Der frz. Pianist Maxime Zecchini mit einem ungewöhnlichen Aufnahmeprojekt

 Die Serie „Klaviermusik für die linke Hand“ (Oeuvres pour la main gauche) gespielt von einem frz. Pianisten/Komponisten mit italienischen Wurzeln (allerdings ohne Handicap der zweiten Hand) hat auch in der bei Vol. 6 angelangte Folge nichts von der eigenwilligen Faszination des Genres eingebüßt. Die Mehrzahl der aufgenommenen – überwiegend populären – Werke stellen Transkriptionen dar. Nur der „Valse d’Adèle“ und die „Viennese Pranks“ von Geza Zichy (der Komponist büßte seinen linke Hand im Alter von vierzehn Jahren bei einem Jagdunfall ein), die Étude OP. 92 Nr.4 von Moritz Moszkowsky und „Hungary‘s God“ von Franzt Liszt ( der das ursprüngliche Lied für Bariton und Klavier selbst bearbeitet hat) können als genuine Schöpfungen für Klavier für die linke Hand gelten.

 Auf jeden Fall ungewohnt, bisweilen karg und reduziert, bisweilen erratisch simpel bis erstaunlich orchestral, kommen die Stücke daher. Jenseits aller virtuosen Hörgewohnheiten muss eine Hand das leisten, was im Normalfall dem komplexen Miteinander beider Hände geschuldet ist. Da verstört schon einmal der Beginn des „Allegrettos“ der siebenten Symphonie von Ludwig van Beethoven (Bearbeitung Artur Cimirro) durch harte in der Luft stehende pedallose Klänge, genauso aber verblüfft eine brillante Fuge oder das gespenstisch-flirrende Treiben auf dem Ball in Camille Saint-Saëns „Danse macabre“ (für linke Hand ebenfalls bearbeitet von Artur Cimirro).

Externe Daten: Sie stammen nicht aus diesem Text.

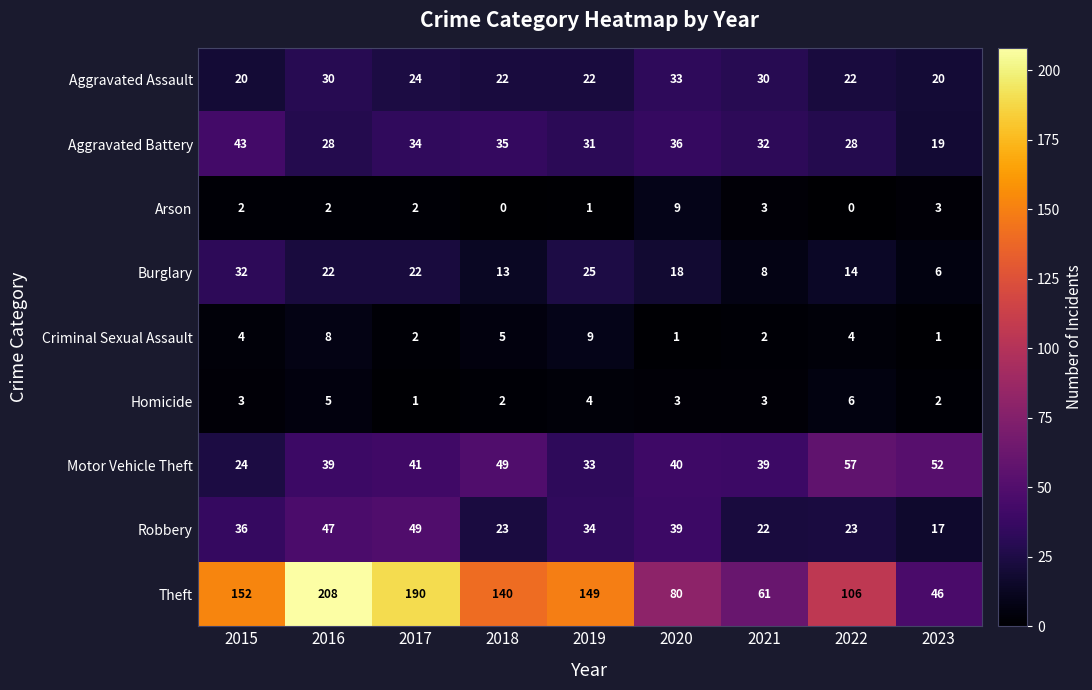

Is it true that Arson equals 5 at 2020?

False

Nichts ist so, wie es das die Imagination suggerieren könnte: In der Paraphrase von Georges Pfeiffer auf Giuseppe Verdis „Il Trovatore“ (Miserere) und der Mediation aus „Thaïs“ von Jules Massenet (Transkription von Hiroyuki Tanaka und Takeo Tchinai) herrscht weniger Melodienseligkeit und romantisches Gesäusel, sondern ein hochstrukturiertes Spiel mit allen dynamisch-anschlagstechnischen Finessen, die Altbekanntes wie neu erscheinen lassen. Nicht minder überzeugend geraten die perspektivisch überraschenden Sichtweisen auf die Pièce Lyrique „Arietta“ Op. 12 Nr.1 von Edvard Grieg, die gerade einmal 27 Takte lange „Prélude“ von Maurice Ravel (beide bearbeitet von Hiroyuki Tanaka) oder das kaum bekannte spanisch folkloristische „Malgré tout“ des Mexikaners Manuel Ponce.

Die 2016 im Maison de l’Orchestre National de L’Ile-de-France aufgenommene CD ist auch klangtechnisch die reinste Freude.